PRESS RELEASE - Family’s sailing is a sport for life

Photography- Jeff Crow

2015 ISAF SAILING WORLD CUP- Melbourne: PRESS RELEASE

PRESS RELEASE - Family’s sailing is a sport for life

Out on Port Phillip at the Sailing World Cup Melbourne two young Optimist sailors, Tom and Oscar Green, are exemplifying the new creed of world sailing; that is World Sailing’s new slogan Sport for Life . 

They are third generation sailors following the footsteps of their grandfathers and their parents.  Both grandfathers raced keelboats while their parents started sailing in dinghies and windsurfers before also moving into keelboats.

The articulate and confident 12 year-old Tom started sailing with Sydney’s Middle Harbour Yacht Club’s Tackers program when he was about seven.

”I sailed once a week on the weekends. It was a fun activity. I then got into more of a competitive scene. I did more frequent training and then suddenly I was at the top of the national fleet,” Tom said.

He has stayed with sailing, even though he also plays rugby and has started rowing, because he finds it “really fun”. “It’s just fun being out on the water, being with all your sailing friends I’ve made through sailing.”

In school Tom says his sailing has helped him with his science and geography studies. “That’s because I know about the wind and the waves, and why and how breezes come about.

“It’s been really good for my concentration and being determined to get the most out of the sport. It’s really on-the- spot thinking; it’s thinking about what’s going to be affected later by what you are thinking at the moment.”

Oscar, 10, who prefers to chill out with his rigging lawn mates than talk about himself, let’s his mother do his talking.  Oscar also started sailing through the Tackers program when he was seven.  “He has a love, hate relationship with sailing. Sometimes he says he hates it, but he actually doesn’t because he has a 20,000 watt smile when he is out on the water.

“He has seen his brother do all this travel to interesting and amazing places around the world; Singapore, New Zealand, every state of Australia and to Qatar for the Asians. Oscar’s a little bit interested in that side of sailing and Tom’s encouraging him,” his mother Sally Warneford said.

She admits after they finish racing the Optimist, Tom and Oscar’s future will remain firmly tied to sailing.

Their paternal grandfather, Adrian Garrett, sailed all through his childhood and as an adult with the British Royal Navy. Sally’s father raced Bluebirds on Sydney Harbour.

Sally, who decided to take up windsurfing in her teens, moved into dinghies and small keelboats as she got older. The keen helmswoman now has a Sydney 38 which she races on Sydney Harbour. 

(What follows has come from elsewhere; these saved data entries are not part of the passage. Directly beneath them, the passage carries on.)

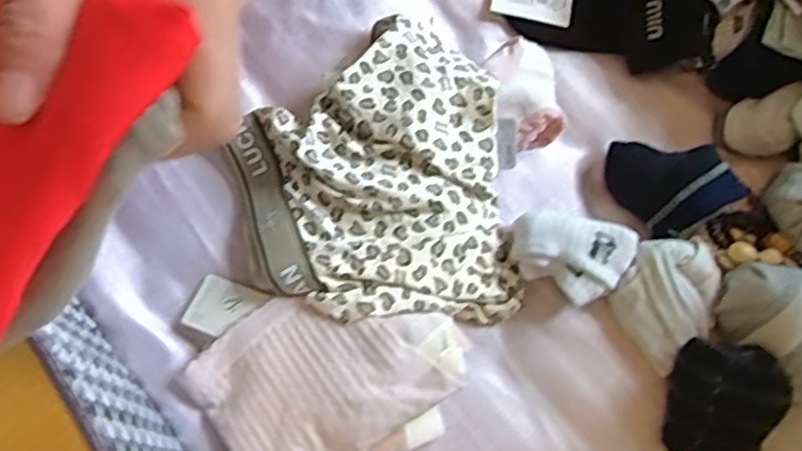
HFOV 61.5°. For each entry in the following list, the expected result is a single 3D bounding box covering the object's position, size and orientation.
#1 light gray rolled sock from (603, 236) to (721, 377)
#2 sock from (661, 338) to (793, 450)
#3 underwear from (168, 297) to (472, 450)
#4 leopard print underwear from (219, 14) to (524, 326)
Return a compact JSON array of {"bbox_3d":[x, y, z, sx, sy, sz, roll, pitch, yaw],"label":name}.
[{"bbox_3d":[0.177,0.045,0.443,0.073,0.031,0.066,-39,76,-11],"label":"light gray rolled sock"},{"bbox_3d":[0.199,0.106,0.411,0.065,0.046,0.070,7,72,2],"label":"sock"},{"bbox_3d":[-0.044,0.097,0.421,0.163,0.023,0.117,-26,74,-8],"label":"underwear"},{"bbox_3d":[-0.022,-0.038,0.455,0.179,0.033,0.204,-7,72,-2],"label":"leopard print underwear"}]

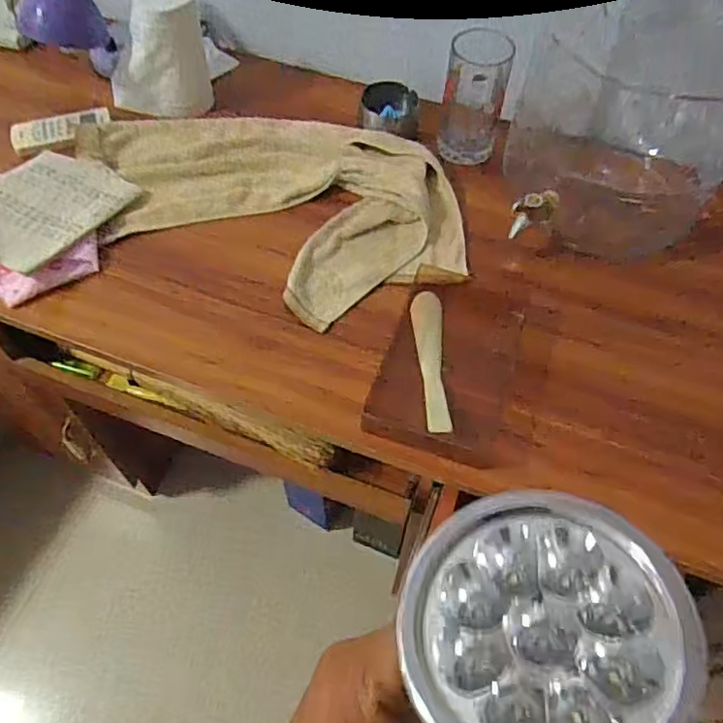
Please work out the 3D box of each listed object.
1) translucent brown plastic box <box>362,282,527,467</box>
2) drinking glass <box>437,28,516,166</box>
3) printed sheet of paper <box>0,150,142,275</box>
[{"bbox_3d":[0.095,0.001,0.676,0.141,0.037,0.222,15,58,6],"label":"translucent brown plastic box"},{"bbox_3d":[0.143,-0.333,0.781,0.077,0.136,0.067,9,58,2],"label":"drinking glass"},{"bbox_3d":[-0.388,-0.191,0.737,0.136,0.019,0.195,35,52,4],"label":"printed sheet of paper"}]

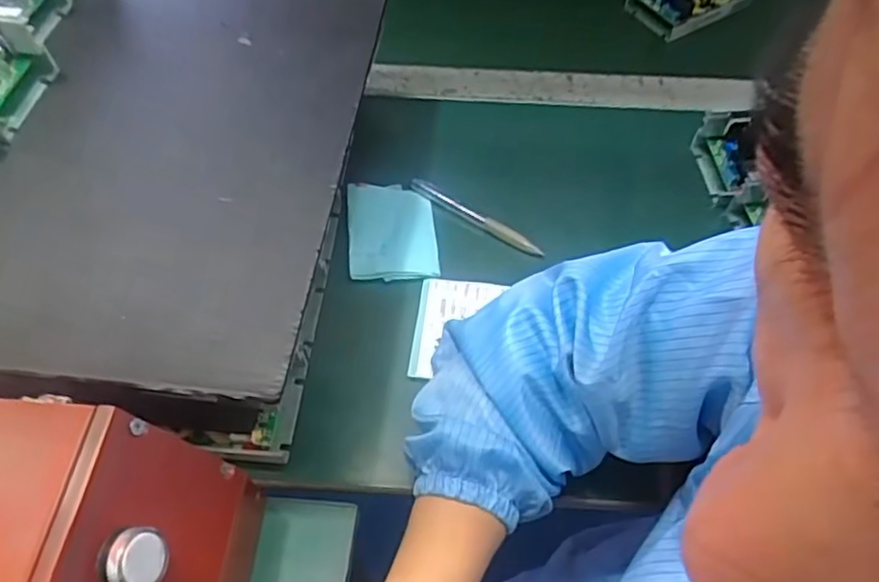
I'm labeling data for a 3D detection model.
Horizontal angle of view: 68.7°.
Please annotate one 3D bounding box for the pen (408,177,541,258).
[{"bbox_3d":[0.032,-0.066,0.576,0.136,0.009,0.015,29,61,17],"label":"pen"}]

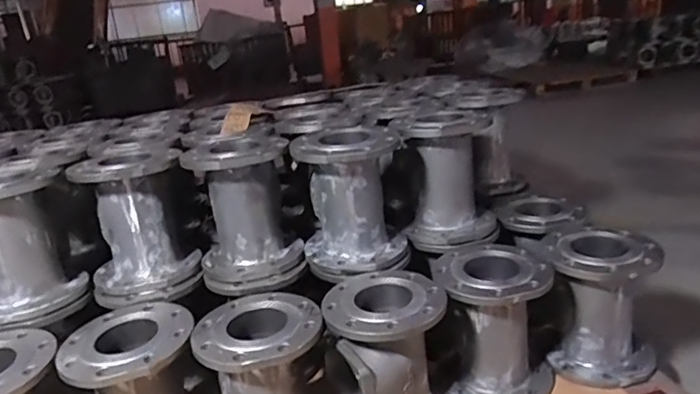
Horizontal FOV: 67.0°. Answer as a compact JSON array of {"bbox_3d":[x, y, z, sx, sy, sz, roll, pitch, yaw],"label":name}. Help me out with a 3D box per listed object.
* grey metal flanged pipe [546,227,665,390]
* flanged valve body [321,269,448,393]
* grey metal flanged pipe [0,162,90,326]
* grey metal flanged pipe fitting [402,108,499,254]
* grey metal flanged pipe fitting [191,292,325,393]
[{"bbox_3d":[0.499,0.217,1.043,0.178,0.253,0.178,11,24,42],"label":"grey metal flanged pipe"},{"bbox_3d":[0.070,0.294,0.971,0.216,0.249,0.208,-9,18,-8],"label":"flanged valve body"},{"bbox_3d":[-0.650,0.084,1.023,0.201,0.249,0.184,-17,21,-32],"label":"grey metal flanged pipe"},{"bbox_3d":[0.220,-0.035,1.145,0.166,0.264,0.159,3,20,26],"label":"grey metal flanged pipe fitting"},{"bbox_3d":[-0.146,0.329,0.931,0.210,0.250,0.200,-10,18,-13],"label":"grey metal flanged pipe fitting"}]

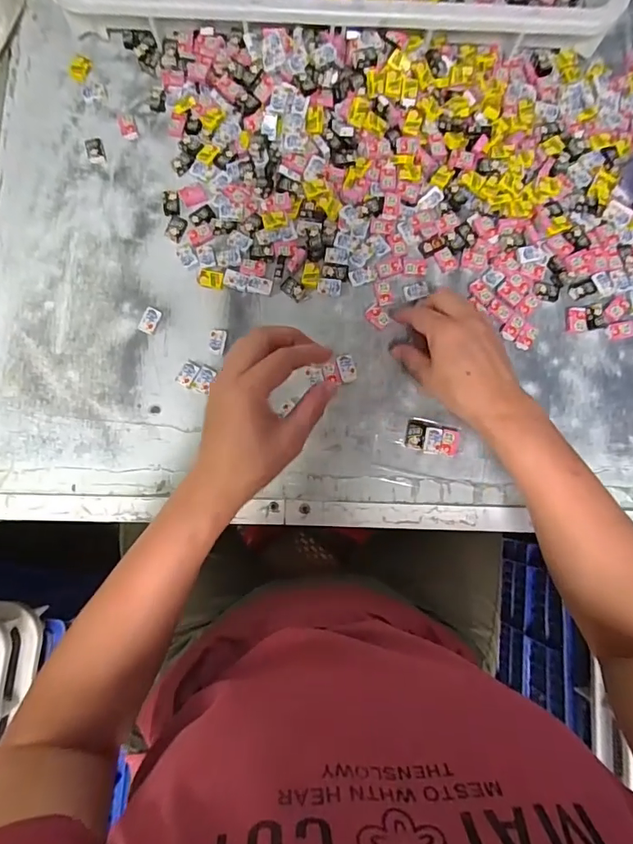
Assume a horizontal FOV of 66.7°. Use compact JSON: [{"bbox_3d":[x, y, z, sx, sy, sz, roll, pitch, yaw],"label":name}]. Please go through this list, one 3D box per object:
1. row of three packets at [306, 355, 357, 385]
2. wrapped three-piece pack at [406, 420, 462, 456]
[{"bbox_3d":[0.016,-0.052,0.498,0.050,0.007,0.028,-11,82,-3],"label":"row of three packets"},{"bbox_3d":[0.120,0.016,0.496,0.055,0.011,0.033,12,81,0],"label":"wrapped three-piece pack"}]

Their father, Simon Green, a renowned ocean racer, started on his sailing path at five and progressed through to keelboat racing, completing 14 Sydney Hobart races before his death.

“This is the essence of why they sail. Their father was absolutely passionate about sailing so I wanted them to learn to sail as a connection with their late father, and to understand where they came from. I made the decision that they would learn to sail and be connected with their family heritage.”

Tom’s family keel boat background is already influencing his dreams for the future. He wants to race on maxi yachts like Wild Oats and Comanche. “Those sailors are amazing the way they survive so many days out on a boat,” Tom said. But while he is waiting to do that he hopes he can get in some racing on a foiling Moth.

“I think sailing is a good skill to have in your quiver of skills. I want them to be best they can be and I want them to develop the passion and love for sailing that I have, that I came to myself and that Simon had through his family. They can then take it wherever they want,” Sally added.

There may even be salt water flowing through the veins of this family that lives, plays and connects through their sailing.